:: Instructions to follow ::
Whenever a line of the records below contains the word "want", copy that line.

:: Provided data ::
# # # # # # #

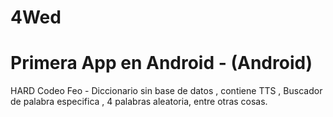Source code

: # 4Wed
# Primera App en Android - (Android)
HARD Codeo Feo - Diccionario sin base de datos , contiene TTS , Buscador de palabra especifica , 4 palabras aleatoria, entre otras cosas.  
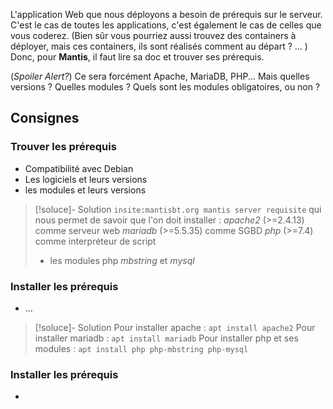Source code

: L'application Web que nous déployons a besoin de prérequis sur le serveur. C'est le cas de toutes les applications, c'est également le cas de celles que vous coderez.  (Bien sûr vous pourriez aussi trouvez des containers à déployer, mais ces containers, ils sont réalisés comment au départ ? … )  Donc, pour **Mantis**, il faut lire sa doc et trouver ses prérequis.  

(_Spoiler Alert?_) Ce sera forcément Apache, MariaDB, PHP...  Mais quelles versions ? Quelles modules ? Quels sont les modules obligatoires, ou non ?
## Consignes
### Trouver les prérequis
 - Compatibilité avec Debian
 - Les logiciels et leurs versions
 - les modules et leurs versions

> [!soluce]- Solution
> `insite:mantisbt.org mantis server requisite` qui nous permet de savoir que l'on doit installer :
> _apache2_ (>=2.4.13) comme serveur web
> _mariadb_ (>=5.5.35) comme SGBD
> _php_ (>=7.4) comme interpréteur de script
> + les modules php _mbstring_ et _mysql_ 

### Installer les prérequis
 - …

> [!soluce]- Solution
> Pour installer apache : `apt install apache2`
> Pour installer mariadb : `apt install mariadb`
> Pour installer php et ses modules : `apt install php php-mbstring php-mysql`

### Installer les prérequis
 - 
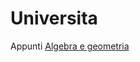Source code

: # Universita
Appunti 
[Algebra e geometria](https://github.com/endri20/Universita/tree/main/1anno/Algebra%20e%20geometria)
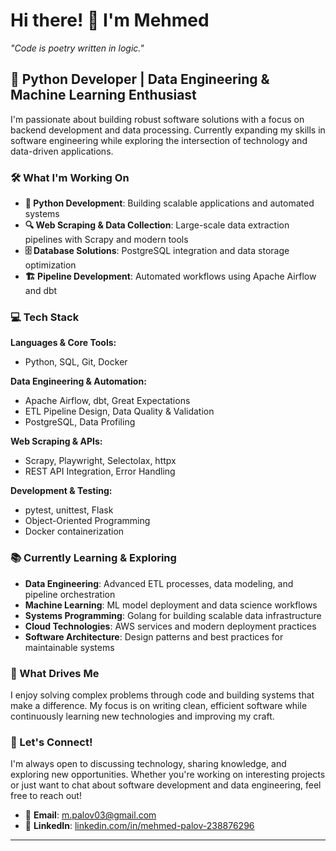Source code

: # Hi there! 👋 I'm Mehmed
*"Code is poetry written in logic."*

## 🚀 Python Developer | Data Engineering & Machine Learning Enthusiast

I'm passionate about building robust software solutions with a focus on backend development and data processing. Currently expanding my skills in software engineering while exploring the intersection of technology and data-driven applications.

### 🛠️ What I'm Working On

- **🐍 Python Development**: Building scalable applications and automated systems
- **🔍 Web Scraping & Data Collection**: Large-scale data extraction pipelines with Scrapy and modern tools
- **🗄️ Database Solutions**: PostgreSQL integration and data storage optimization
- **🏗️ Pipeline Development**: Automated workflows using Apache Airflow and dbt

### 💻 Tech Stack

**Languages & Core Tools:**
- Python, SQL, Git, Docker

**Data Engineering & Automation:**
- Apache Airflow, dbt, Great Expectations
- ETL Pipeline Design, Data Quality & Validation
- PostgreSQL, Data Profiling

**Web Scraping & APIs:**
- Scrapy, Playwright, Selectolax, httpx
- REST API Integration, Error Handling

**Development & Testing:**
- pytest, unittest, Flask
- Object-Oriented Programming
- Docker containerization

### 📚 Currently Learning & Exploring

- **Data Engineering**: Advanced ETL processes, data modeling, and pipeline orchestration
- **Machine Learning**: ML model deployment and data science workflows
- **Systems Programming**: Golang for building scalable data infrastructure
- **Cloud Technologies**: AWS services and modern deployment practices
- **Software Architecture**: Design patterns and best practices for maintainable systems

### 🎯 What Drives Me

I enjoy solving complex problems through code and building systems that make a difference. My focus is on writing clean, efficient software while continuously learning new technologies and improving my craft.

### 🤝 Let's Connect!

I'm always open to discussing technology, sharing knowledge, and exploring new opportunities. Whether you're working on interesting projects or just want to chat about software development and data engineering, feel free to reach out!

- 📧 **Email**: m.palov03@gmail.com
- 💼 **LinkedIn**: [linkedin.com/in/mehmed-palov-238876296](https://linkedin.com/in/mehmed-palov-238876296)

---
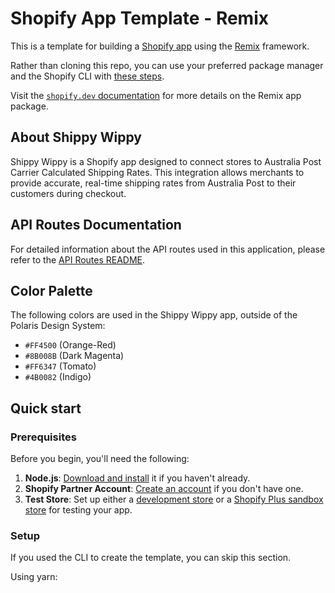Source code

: # Shopify App Template - Remix

This is a template for building a [Shopify app](https://shopify.dev/docs/apps/getting-started) using the [Remix](https://remix.run) framework.

Rather than cloning this repo, you can use your preferred package manager and the Shopify CLI with [these steps](https://shopify.dev/docs/apps/getting-started/create).

Visit the [`shopify.dev` documentation](https://shopify.dev/docs/api/shopify-app-remix) for more details on the Remix app package.

## About Shippy Wippy

Shippy Wippy is a Shopify app designed to connect stores to Australia Post Carrier Calculated Shipping Rates. This integration allows merchants to provide accurate, real-time shipping rates from Australia Post to their customers during checkout.

## API Routes Documentation

For detailed information about the API routes used in this application, please refer to the [API Routes README](app/routes/README.md).

## Color Palette

The following colors are used in the Shippy Wippy app, outside of the Polaris Design System:

- `#FF4500` (Orange-Red)
- `#8B008B` (Dark Magenta)
- `#FF6347` (Tomato)
- `#4B0082` (Indigo)

## Quick start

### Prerequisites

Before you begin, you'll need the following:

1. **Node.js**: [Download and install](https://nodejs.org/en/download/) it if you haven't already.
2. **Shopify Partner Account**: [Create an account](https://partners.shopify.com/signup) if you don't have one.
3. **Test Store**: Set up either a [development store](https://help.shopify.com/en/partners/dashboard/development-stores#create-a-development-store) or a [Shopify Plus sandbox store](https://help.shopify.com/en/partners/dashboard/managing-stores/plus-sandbox-store) for testing your app.

### Setup

If you used the CLI to create the template, you can skip this section.

Using yarn:
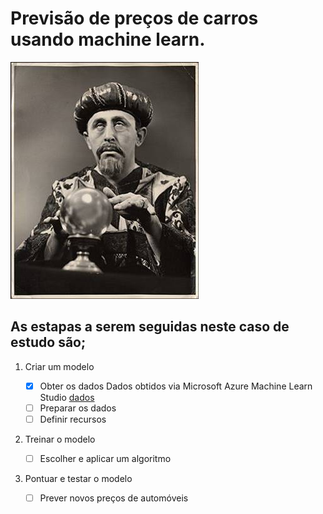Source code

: # Previsão de preços de carros usando machine learn.

![Funny Predction](funnyPrediction.jpeg)

## As estapas a serem seguidas neste caso de estudo são;

1. Criar um modelo

    - [x] Obter os dados
    Dados obtidos via Microsoft Azure Machine Learn Studio [dados](automobile_price_data_raw_.csv)
    - [ ] Preparar os dados
    - [ ] Definir recursos
    
2. Treinar o modelo

    - [ ] Escolher e aplicar um algoritmo

3. Pontuar e testar o modelo

    - [ ] Prever novos preços de automóveis
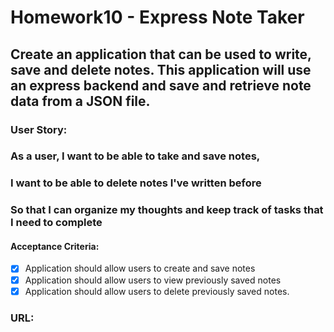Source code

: # Homework10 - Express Note Taker

## Create an application that can be used to write, save and delete notes. This application will use an express backend and save and retrieve note data from a JSON file. 

### User Story:
### As a user, I want to be able to take and save notes, 
### I want to be able to delete notes I've written before
### So that I can organize my thoughts and keep track of tasks that I need to complete

#### Acceptance Criteria:
- [x] Application should allow users to create and save notes
- [x] Application should allow users to view previously saved notes
- [x] Application should allow users to delete previously saved notes.

### URL:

# # # # # # #

:: Your solution ::
I'm always open to discussing technology, sharing knowledge, and exploring new opportunities. Whether you're working on interesting projects or just want to chat about software development and data engineering, feel free to reach out!
### As a user, I want to be able to take and save notes, 
### I want to be able to delete notes I've written before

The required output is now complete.